Summer Cruising: Richmond Ferry Fest Offers Family-Friendly Fun

People waiting for an approaching ferry with the San Francisco skyline in the background

A ferry returns to dock as Ferry Fest attendees wait in line for a ride.

Story and photos by Jonathan Hale

On a clear, sunny Saturday at the Richmond Ferry Terminal, hundreds of people stood in line waiting to take a 25-minute tour of the San Francisco Bay. Nearby, in the parking lot, upbeat music played from speakers as people meandered between rows of activity booths, games and food trucks.

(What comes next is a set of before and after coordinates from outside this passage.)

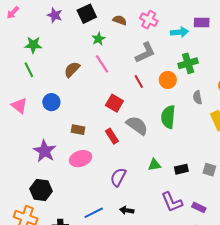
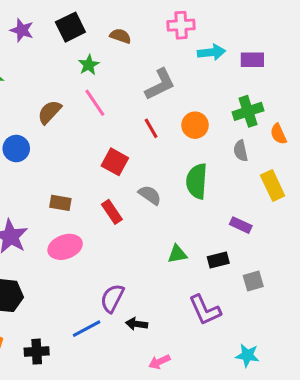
pink cross: (149, 20) -> (181, 25), moved, turned -30
purple rectangle: (202, 22) -> (252, 60), moved
green cross: (188, 63) -> (248, 111), moved
blue circle: (51, 102) -> (16, 149), moved
gray semicircle: (137, 125) -> (150, 195), size x0.7
gray square: (209, 170) -> (253, 281), moved, turned -32
purple semicircle: (118, 177) -> (112, 298), moved
purple rectangle: (199, 207) -> (241, 225), moved

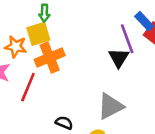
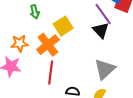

The occasion was the inaugural Richmond Ferry Fest and Richmond Promise 5k run. Ferry services were provided by the Water Emergency Transportation Authority. The 5k run was hosted by Richmond Promise, a local organization dedicated to helping low-income and first-generation students attend college. Organizations including Columbia Sportswear, Assemble Marketplace, Urban Remedy and the Craneway Pavilion also helped sponsor the events.


As the blue-and-white ferries circled the bay, festival attendees played Jenga with giant blocks, super-sized Connect 4 and cornhole. They ate tacos, sandwiches and pastries from local eateries. Artists, activists and businesses from throughout Richmond staffed booths and tables, offering pamphlets, snacks and stickers to passers-by. Runners finishing the Richmond Promise 5k, which began and ended at the Craneway Pavilion, trickled in throughout the morning. A persistent breeze blowing off the cool bay offered festival-goers some respite from the hot sun.


Later in the day, Bike East Bay, an organization that advocates for safe and accessible bicycling, hosted a “bike rodeo” safety class for children. Rich City Rides was also in attendance to promote two-wheel culture.


The Ferry Fest occurred as ferry ridership has started to recover from a significant loss due to COVID. Before the pandemic, the San Francisco Bay Ferry was the fastest-growing transit system in the Bay Area, according to spokesperson Thomas Hall. But as with most public transportation, ferry services took a hit as many commuters began to work from home. Ridership, which decreased 90% following COVID-induced lockdowns, has now reached over 70% of pre-pandemic levels.


During Ferry Fest, a long line of festival-goers waited patiently for the chance to see sweeping views of the San Francisco skyline from the water. More than 1,500 people attended the festival, with more than 1,200 boarding the ferries.